Now we should observe 3 jobs in the qcg-list output:

$qcg-list
J1370130391659__1480    GROMACS               02.06.13 02:03   02.06.13 02:03                    RUNNING           hydra     S UP                         
J1370132349776__1679    DALTON                02.06.13 02:19   02.06.13 02:19                    RUNNING           hydra     S UP                         
J1370132350342__8905    DALTON                02.06.13 02:19   02.06.13 02:19                    RUNNING           hydra     S UP 
 

We can also try to connect to one of the jobs:

$qcg-connect J1370130391659__1480
Connecting to the task ...
Press Ctrl-C to cancel the request
Interactive session started.
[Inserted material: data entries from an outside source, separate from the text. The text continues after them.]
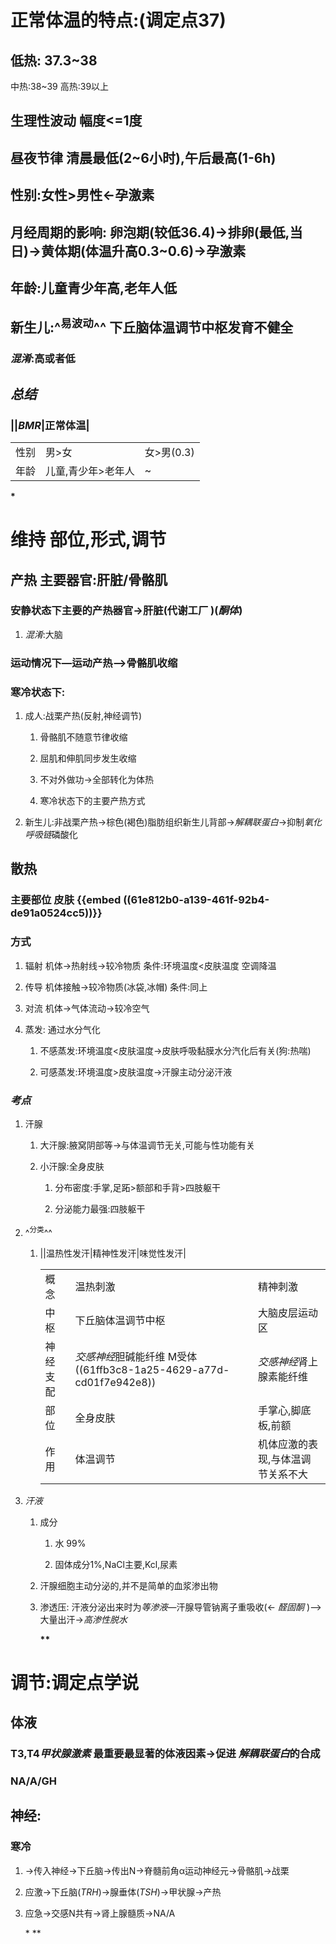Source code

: * 正常体温的特点:(调定点37)
** 低热: 37.3~38
中热:38~39
高热:39以上
** 生理性波动 幅度<=1度
** 昼夜节律 清晨最低(2~6小时),午后最高(1-6h)
** 性别:女性>男性←孕激素
** 月经周期的影响: 卵泡期(较低36.4)→排卵(最低,当日)→黄体期(体温升高0.3~0.6)→孕激素
** 年龄:儿童青少年高,老年人低
** 新生儿:^^易波动^^ 下丘脑体温调节中枢发育不健全
*** [[混淆]]:高或者低
** [[总结]]
*** ||[[BMR]]|正常体温|
|---|
|性别|男>女|女>男(0.3)|
|年龄|儿童,青少年>老年人|~|
***
* 维持 部位,形式,调节
** 产热 主要器官:肝脏/骨骼肌
*** 安静状态下主要的产热器官→肝脏(代谢工厂 )([[酮体]])
**** [[混淆]]:大脑
*** 运动情况下---运动产热--->骨骼肌收缩
*** 寒冷状态下:
**** 成人:战栗产热(反射,神经调节)
***** 骨骼肌不随意节律收缩
***** 屈肌和伸肌同步发生收缩
***** 不对外做功→全部转化为体热
***** 寒冷状态下的主要产热方式
**** 新生儿:非战栗产热→棕色(褐色)脂肪组织新生儿背部→[[解耦联蛋白]]→抑制[[氧化呼吸链]]磷酸化
** 散热
*** 主要部位 皮肤 {{embed ((61e812b0-a139-461f-92b4-de91a0524cc5))}}
*** 方式
**** 辐射 机体→热射线→较冷物质   条件:环境温度<皮肤温度  空调降温
**** 传导 机体接触→较冷物质(冰袋,冰帽)  条件:同上
**** 对流 机体→气体流动→较冷空气
**** 蒸发: 通过水分气化
***** 不感蒸发:环境温度<皮肤温度→皮肤呼吸黏膜水分汽化后有关(狗:热喘)
***** 可感蒸发:环境温度>皮肤温度→汗腺主动分泌汗液
*** [[考点]]
**** 汗腺
***** 大汗腺:腋窝阴部等→与体温调节无关,可能与性功能有关
***** 小汗腺:全身皮肤
****** 分布密度:手掌,足跖>额部和手背>四肢躯干
****** 分泌能力最强:四肢躯干
**** ^^分类^^
***** ||温热性发汗|精神性发汗|味觉性发汗|
|概念|温热刺激|精神刺激|
|中枢|下丘脑体温调节中枢|大脑皮层运动区|
|神经支配|[[交感神经]]胆碱能纤维 M受体 ((61ffb3c8-1a25-4629-a77d-cd01f7e942e8))|[[交感神经]]肾上腺素能纤维|
|部位|全身皮肤|手掌心,脚底板,前额|
|作用|体温调节|机体应激的表现,与体温调节关系不大|
**** [[汗液]]
***** 成分
****** 水 99%
****** 固体成分1%,NaCl主要,Kcl,尿素
***** 汗腺细胞主动分泌的,并不是简单的血浆渗出物
***** 渗透压: 汗液分泌出来时为[[等渗液]]---汗腺导管钠离子重吸收(← [[醛固酮]] )--->大量出汗→[[高渗性脱水]]
****
* 调节:调定点学说
** 体液
*** T3,T4[[甲状腺激素]] 最重要最显著的体液因素→促进 [[解耦联蛋白]]的合成
*** NA/A/GH
** 神经:
*** 寒冷
**** →传入神经→下丘脑→传出N→脊髓前角α运动神经元→骨骼肌→战栗
**** 应激→下丘脑([[TRH]])→腺垂体([[TSH]])→甲状腺→产热
**** 应急→交感N共有→肾上腺髓质→NA/A
*
**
Use the 'exit' command to quit.
plgmamonski@wn2017:/mnt/qcg/plgmamonski/J1370131397946__1008_task_1370131398491_381$ ls 
_stdouterr  gromacs.monitor  machinefile.unique.Y8325  mdinf.edr  mdinf.tpr  pdbs       qcg.monitor.log  stdout
debug.log   gromacs.qcg      mdinf.cpt                 mdinf.log  mdinf.xtc  qcg.debug  stderr
plgmamonski@wn2017:/mnt/qcg/plgmamonski/J1370131397946__1008_task_1370131398491_381$ # so we are inside job's working direcotry on remote cluster, we can check how it perform
plgmamonski@wn2017:/mnt/qcg/plgmamonski/J1370131397946__1008_task_1370131398491_381$ top
plgmamonski@wn2017:/mnt/qcg/plgmamonski/J1370131397946__1008_task_1370131398491_381$ # now we can go back to the ui
plgmamonski@wn2017:/mnt/qcg/plgmamonski/J1370131397946__1008_task_1370131398491_381$ exit
 

Viewing results

Wait until all jobs are finished:

$qcg-list
https://qcg-broker.man.poznan.pl:8443/qcg/services/
/C=PL/O=GRID/O=PSNC/CN=qcg-broker/qcg-broker.man.poznan.pl
UserDN = /C=PL/O=GRID/O=PSNC/CN=Mariusz Mamonski
ProxyLifetime = 23 Days 18 Hours 57 Minutes 45 Seconds
NO TASKS

You can also list already terminated jobs:

$qcg-list -S 2h -s terminated

J1370249571020__4545    GROMACS               03.06.13 10:52   03.06.13 10:52   03.06.13 11:08   FINISHED          hydra     S UP                         
J1370249913635__6557    DALTON                03.06.13 10:58   03.06.13 10:58   03.06.13 10:58   FINISHED          hydra     S P                          
J1370249914196__7961    DALTON                03.06.13 10:58   03.06.13 10:58   03.06.13 10:58   FINISHED          hydra     S P   

 

or detailed info of a given job:

$qcg-info J1370249571020__4545
...
Status: FINISHED

StatusDescription: 
SubmissionTime: Mon Jun 03 10:52:51 CEST 2013
FinishTime: Mon Jun 03 11:08:54 CEST 2013
...
 
The outputs can be found in the directory where you submitted your job, e.g.:
 
$tail outputs/J1370250220729__5859.output
Dalton finished
@ Excitation energy :  0.13670205    au
@ Excitation energy :  0.14338753    au
@ Excitation energy :  0.15690400    au
@ Excitation energy :  0.17246312    au
@ Excitation energy :  0.18941452    au
@ Excitation energy :  0.19843150    au
 >>>> Total CPU  time used in DALTON:   4 hours  8 minutes 29 seconds
 >>>> Total wall time used in DALTON:   4 hours  9 minutes 40 seconds
Simulation converged. Sending signal to stop

 

Other  tools

One can also submit simple batch jobs using desktop application called QCG-Icon.